The payment protocol API in bitcoinj

In 0.12 the payment protocol support in bitcoinj is limited. It supports everything needed for basic support in wallet apps for signing and consuming payment requests. However, it does not support storing them in the wallet for future reference. Nor does bitcoinj take advantage of the opportunity to submit multiple independent transactions to a recipient for merge avoidance purposes.

Despite that, here’s a demo of how we can use the new functionality.

String url = QRCodeScanner.scanFromCamera(.....);
ListenableFuture<PaymentSession> future;
if (url.startsWith("http")) {
    // URL may serve either HTML or a payment request depending on how it's fetched. 
    // Try here to get a payment request.
    future = PaymentSession.createFromUrl(url);
} else if (url.startsWith("bitcoin:")) {
    future = PaymentSession.createFromBitcoinUri(new BitcoinURI(url));
}

PaymentSession session = future.get();    // may throw PaymentRequestException.

String memo = session.getMemo();
Coin amountWanted = session.getValue();

if (session.isExpired()) {
    showUserErrorMessage();
}

PaymentSession.PkiVerificationData identity = null;
try {
    identity = session.verifyPki();
} catch (Exception e) {
    log.error(e);
    // Don't show errors that occur during PKI verification to the user!
    // Just treat such payment requests as if they were unsigned. This way
    // new features and PKI roots can be introduced in future without
    // being disruptive.
}

if (identity != null) {
    showUserConfirmation(identity.domainName, identity.orgName);
} else { 
    showUserConfirmation();
}

// a bit later when the user has confirmed the payment

SendRequest req = session.getSendRequest();
wallet.completeTx(req);  // may throw InsufficientMoneyException
// No refund address specified, no user specified memo field.
ListenableFuture<PaymentSession.Ack> ack = session.sendPayment(ImmutableList.of(req.tx), null, null);
Futures.addCallback(ack, new FutureCallback() {
    @Override public onSuccess(PaymentSession.Ack ack) {
        wallet.commitTx(req.tx);
        displayMessage(ack.getMemo());
    }
});

User interface considerations

It’s very important that you present payment protocol confirmations in a certain way.

Firstly, if signed PKI data is available, you should indicate that to the user in some visually meaningful way, so they know the string that is presented is an ID verified by a third party. The name of the third party (i.e. the CA) should be visible too, although hiding it by default behind a toggle/slider is acceptable.

Secondly, if signed PKI data is provided but fails to verify, then the payment should be presented in exactly the same way as if the signature data was missing entirely. The experience of opening an incorrectly signed request should never be worse than opening a request that isn’t signed at all.
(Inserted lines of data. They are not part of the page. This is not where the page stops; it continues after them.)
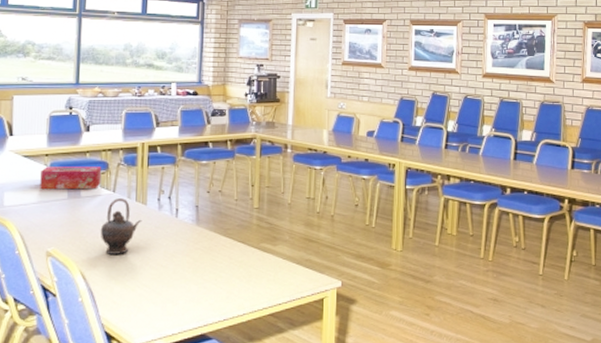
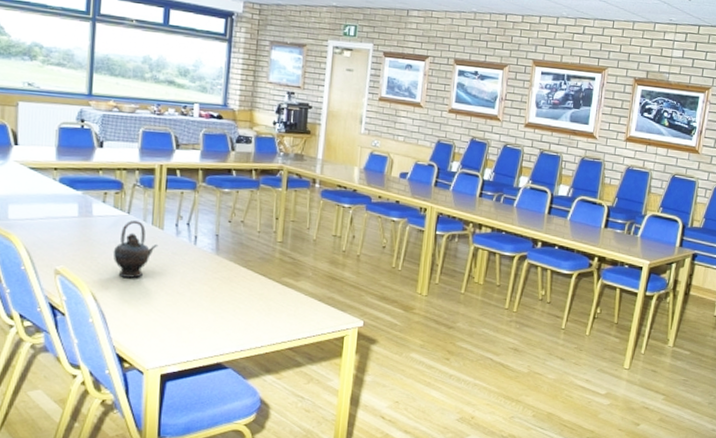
tissue box: present [40,167,102,190] -> none [48,181,116,210]

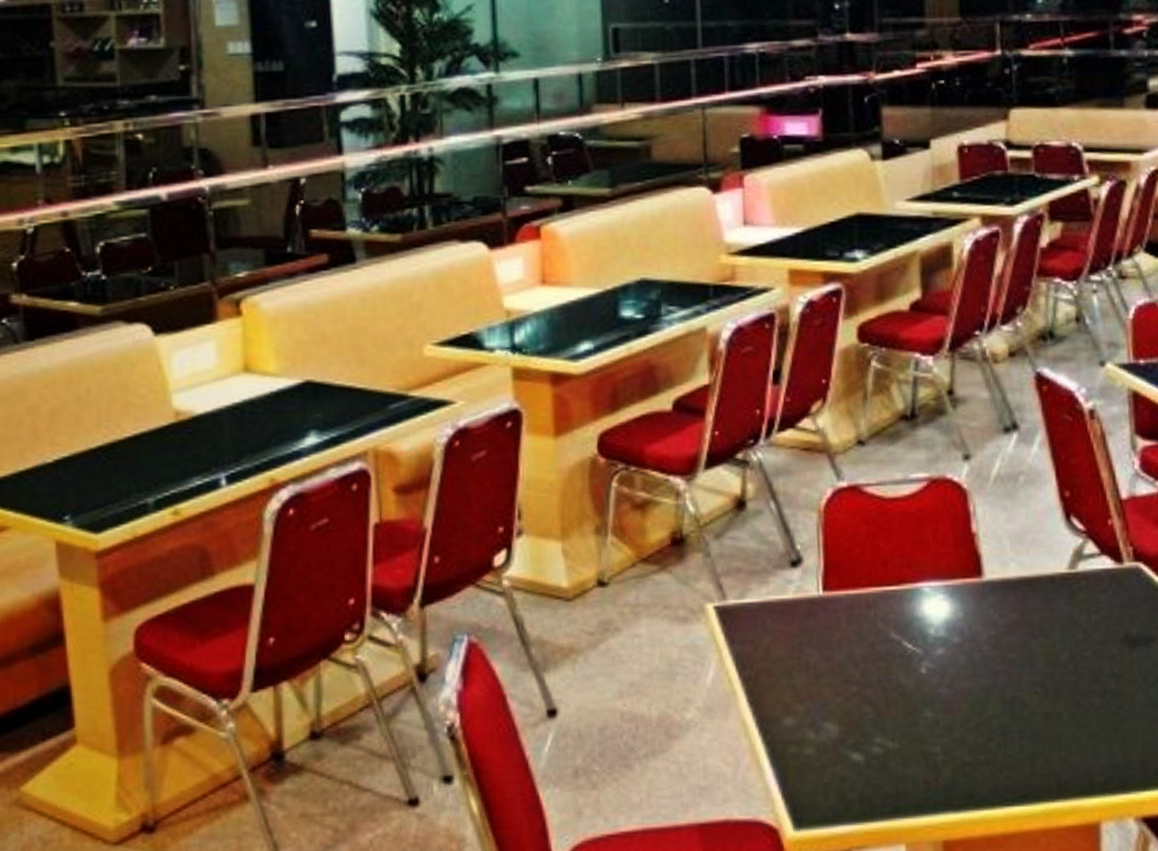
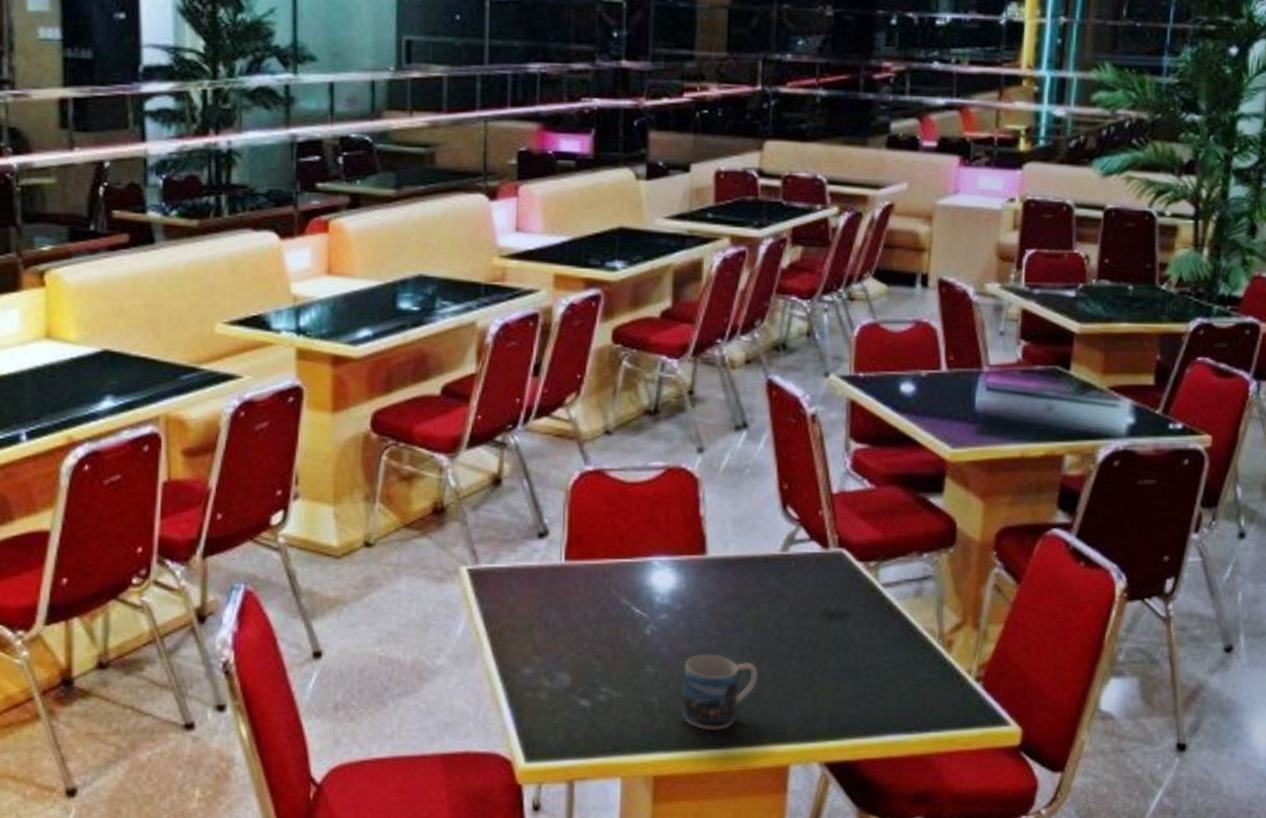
mug: none [967,693,1055,784] -> present [681,654,758,730]

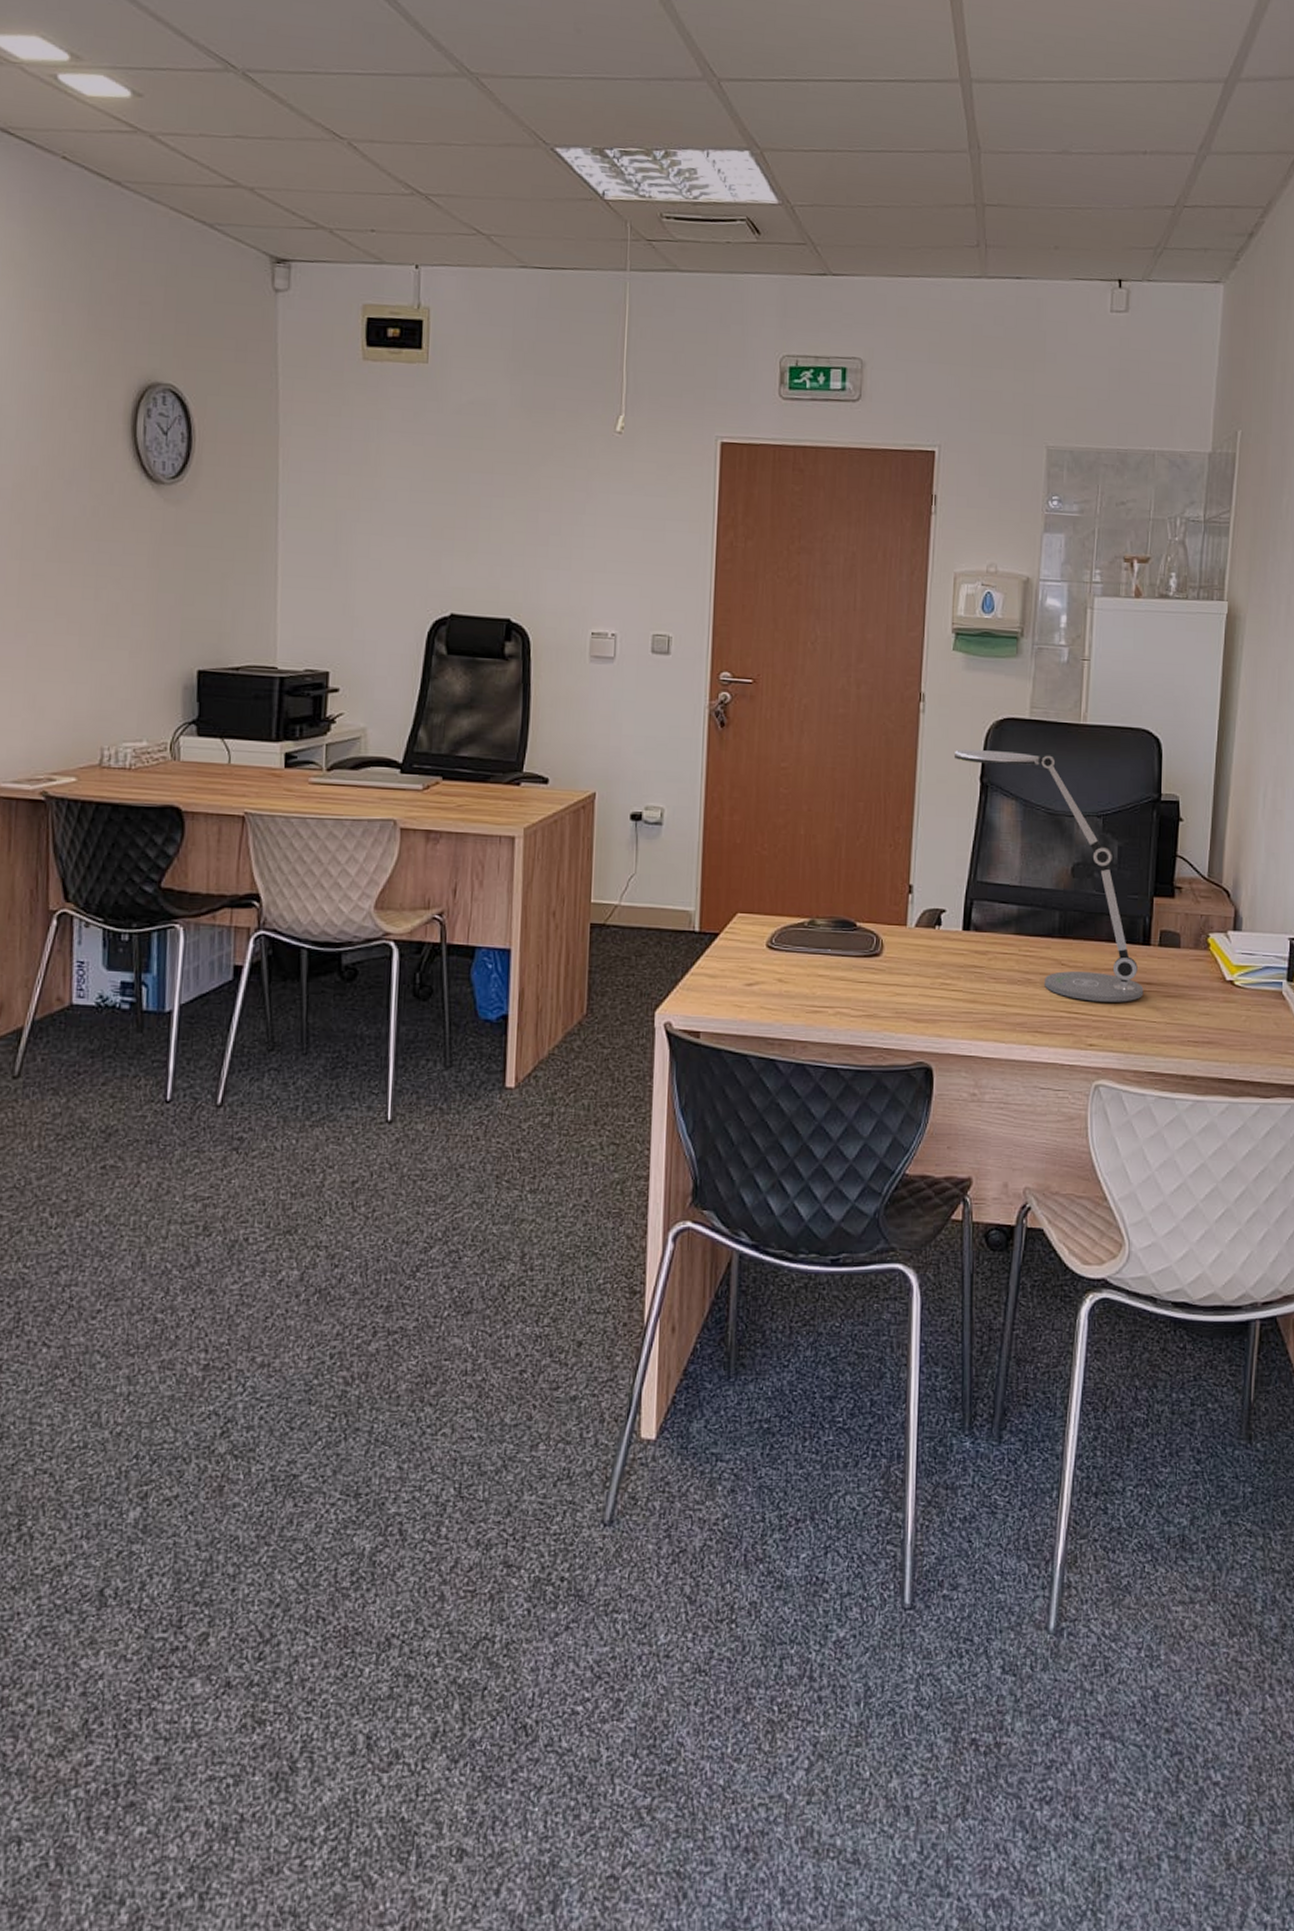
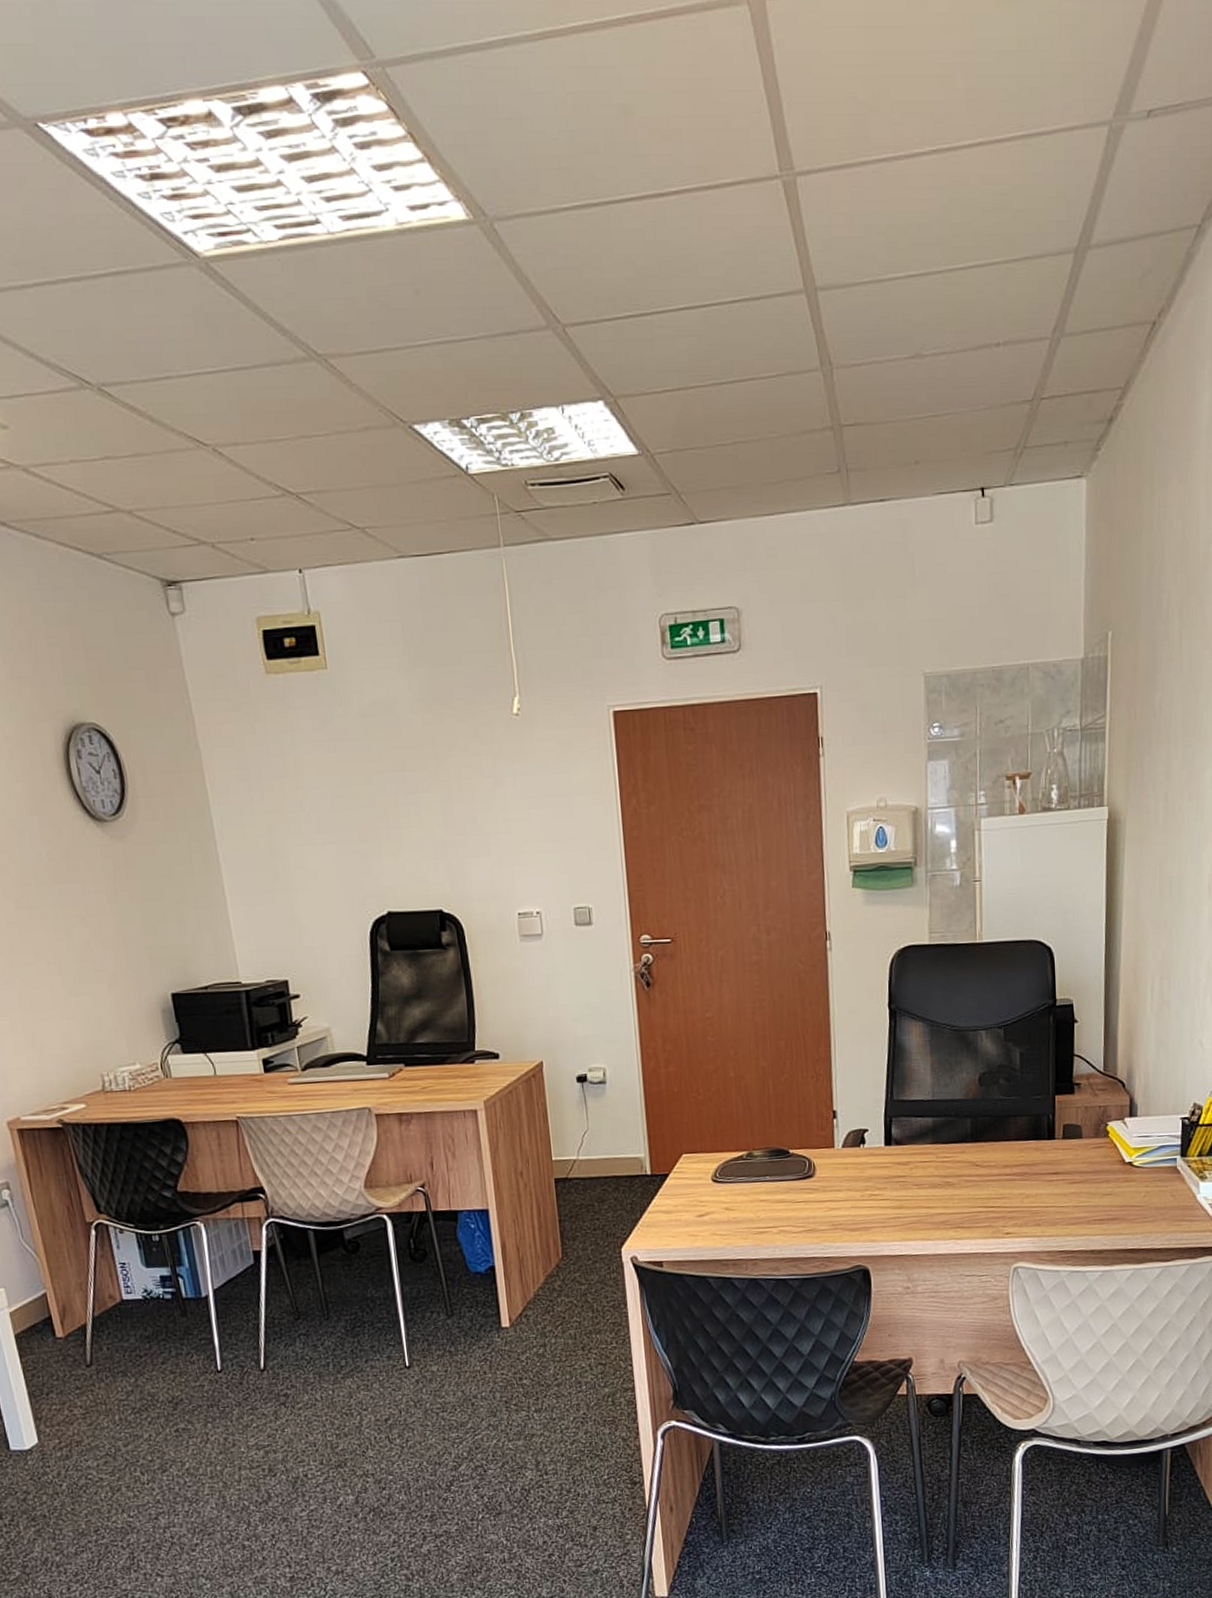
desk lamp: present [953,749,1144,1002] -> none [862,976,1052,1195]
This gives us flexibility to introduce new certificate authorities or signing systems in future.

QR codes

If your app has integrated support for scanning QR codes, you should pay attention to BIP 73. It says that if a wallet app scans a QR code and finds an HTTP URL instead of a Bitcoin URI, it should do an HTTP[S] GET to that URL with a special HTTP header that asks the server for a payment request.

The purpose of this mechanism is so merchants and payment processors can present a QR code that will work on any kind of QR scanner, and if the user doesn’t have a wallet with an integrated scanner, a nice HTML invoice page with instructions and a clickable bitcoin link can be presented instead.

Operating system integration

If writing a wallet app, you should register to handle bitcoin URIs, and you should also register to handle files of type application/bitcoin-paymentrequest with extension .bitcoinpaymentrequest

By doing this, you ensure your app can handle payment requests attached to emails, sent via IM apps and so on.

Ideally, you would also allow the user to create payment requests too. The PaymentRequest message can have a pki_type of “none” so it’s valid to create such files. For a simple user experience, we suggest:

Testing

Gavin runs a simple payment request generator app here:

https://bitcoincore.org/~gavin/createpaymentrequest.php

You can use this to test your wallets implementation.